Fracture conductivity in shale formations can be greatly reduced due to water-rock interactions. The mechanisms of water damage to fracture conductivity include clay swelling, surface softening, excessive proppant embedment, and fines migration due to fracture surface spalling and failed proppant particles. Fracture conductivity is influenced by closure stress, bulk and surface rock mechanical properties, fracture surface topography, fracture surface elemental composition, rock mineralogy, proppant type and concentration, among other factors. This paper presents a study considering several of the aforementioned factors, centered primarily on saline water induced fracture conductivity impairment of the Eagle Ford shale formation and its five vertical lithostratigraphic units.

Laboratory experiments were conducted to investigate the effect of flowback water on fracture conductivity for Eagle Ford shale samples. The majority of test samples were obtained from an outcrop located in Antonio Creek, Terrell County, Texas; while the remaining samples were obtained from downhole core provided by an industry partner. Saline water with a similar chemical composition to the typical field flowback water was utilized.

Fracture conductivity measurements were conducted in three stages. In the first stage, dry nitrogen was flowed to ascertain the undamaged initial fracture conductivity. In the second stage, the saline solution was injected into the fracture until steady state behavior was observed. In the third and final stage, dry nitrogen was once again flowed to quantify the recovered fracture conductivity. Reported mechanical properties from the same outcrop rock samples, consisting of Poisson's ratio and the Brinell hardness number, were considered in this study. Additionally, reported mineralogy obtained using X-ray powder diffraction (XRD) microscopy was taken into consideration. The elemental composition along the fracture surface was obtained using X-ray fluorescence (XRF) microscopy, and fracture surface topography was obtained using a laser surface scanner and profilometer.

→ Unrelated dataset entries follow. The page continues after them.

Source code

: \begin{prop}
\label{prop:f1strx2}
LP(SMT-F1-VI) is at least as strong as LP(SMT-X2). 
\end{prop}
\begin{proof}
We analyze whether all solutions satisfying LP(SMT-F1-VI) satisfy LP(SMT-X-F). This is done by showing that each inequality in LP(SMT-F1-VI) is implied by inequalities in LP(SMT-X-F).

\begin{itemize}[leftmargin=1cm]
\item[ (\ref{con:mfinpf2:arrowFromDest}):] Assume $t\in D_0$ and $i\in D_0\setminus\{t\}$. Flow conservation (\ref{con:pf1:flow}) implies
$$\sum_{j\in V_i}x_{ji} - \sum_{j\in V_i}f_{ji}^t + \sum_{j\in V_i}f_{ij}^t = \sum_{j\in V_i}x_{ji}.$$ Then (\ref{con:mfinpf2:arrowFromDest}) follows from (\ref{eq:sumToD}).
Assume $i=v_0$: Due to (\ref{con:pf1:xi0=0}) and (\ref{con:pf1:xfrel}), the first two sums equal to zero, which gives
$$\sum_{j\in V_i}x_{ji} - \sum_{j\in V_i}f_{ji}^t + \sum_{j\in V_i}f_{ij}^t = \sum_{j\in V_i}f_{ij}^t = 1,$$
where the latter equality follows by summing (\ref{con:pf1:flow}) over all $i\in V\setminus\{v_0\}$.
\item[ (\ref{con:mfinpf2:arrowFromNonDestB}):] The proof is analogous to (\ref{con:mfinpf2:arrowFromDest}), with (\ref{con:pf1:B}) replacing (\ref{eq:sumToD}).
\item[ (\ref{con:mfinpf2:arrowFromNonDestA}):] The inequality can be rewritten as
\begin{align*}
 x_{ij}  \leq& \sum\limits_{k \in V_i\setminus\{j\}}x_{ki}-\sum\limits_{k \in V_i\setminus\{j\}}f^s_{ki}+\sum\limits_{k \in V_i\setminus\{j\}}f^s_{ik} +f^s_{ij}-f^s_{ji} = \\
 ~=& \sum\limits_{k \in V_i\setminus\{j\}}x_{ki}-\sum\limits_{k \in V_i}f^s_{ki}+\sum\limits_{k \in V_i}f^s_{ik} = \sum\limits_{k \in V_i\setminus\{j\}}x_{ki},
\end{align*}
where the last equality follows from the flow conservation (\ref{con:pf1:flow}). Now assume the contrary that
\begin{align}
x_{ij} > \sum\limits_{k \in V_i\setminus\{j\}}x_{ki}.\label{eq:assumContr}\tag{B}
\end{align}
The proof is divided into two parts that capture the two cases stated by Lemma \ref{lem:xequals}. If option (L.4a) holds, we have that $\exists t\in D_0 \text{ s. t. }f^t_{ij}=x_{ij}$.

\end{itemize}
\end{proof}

Results support findings that bulk and surface mechanical properties influence fracture conductivity, as well as surface topography and related attributes such as fracture surface area. Furthermore, the bulk mineralogical composition of the rock and the elemental composition of the rock fracture surface have a significant impact on fracture conductivity when flowing saline water in order to simulate flowback. Clay content was observed to directly influence fracture conductivity. The results of this study show a loss of fracture conductivity for Eagle Ford formation ranging from approximately 4 to 25 % after flowing saline water, when compared to the initial conductivity measured by flowing dry nitrogen before saline water exposure. This is not a large loss in conductivity due to water damage, and suggests that water damage may not be the major cause of the large early decline rates observed in most Eagle Ford shale producing wells.